Efficient red AIEgens based on tetraphenylethene: synthesis, structure, photoluminescence and electroluminescence

Red emitters are very important for colour displays and white lighting devices. However, efficient red emitters are relatively rare because they often suffer from the problem of aggregation-caused quenching. In this work, a series of robust red molecules consisting of tetraphenylethene, benzo-2,1,3-thiadiazole, phenanthro[9,10-d]imidazole and triphenylamine moieties are synthesized and fully characterized. The photophysical properties, transient fluorescence decay, thermal stability, and electrochemical behaviors and electronic structures are thoroughly investigated. The results show that these molecules have high thermal and electrochemical stabilities. They show aggregation-induced emission (AIE) properties and emit strong red fluorescence in the aggregated state, which can be well modulated by functional groups.
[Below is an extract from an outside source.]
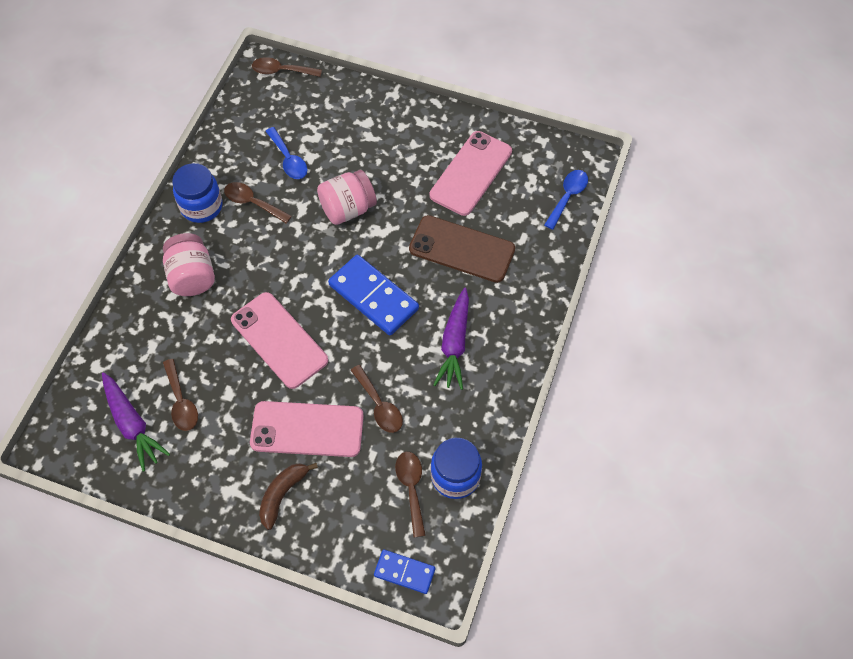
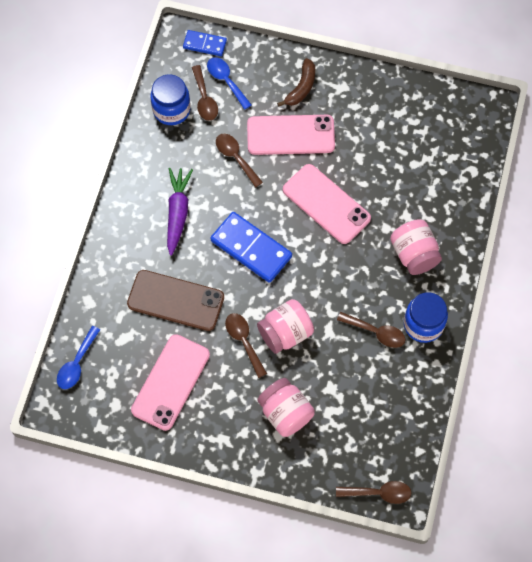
camera: 175 degrees right, 5 degrees up
(132, 424) = (429, 128): purple carrot -> none
(181, 401) = (395, 148): brown spoon -> brown spoon (244, 341)
(288, 159) = (351, 383): blue spoon -> blue spoon (226, 81)
(358, 139) = (285, 413): none -> pink jar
Nondoped OLEDs are fabricated using these red molecules as light-emitting layers, offering red electroluminescence at 650 nm (CIEx,y = 0.665, 0.334) and a high luminance and an external quantum efficiency of up to 6277 cd m−2 and 2.17%, respectively. Moreover, a solution-processed red OLED with good performance is also achieved. This work not only presents efficient red emitters for nondoped OLEDs, but also provides useful structure–property relationship insights for further development of efficient red luminescent materials.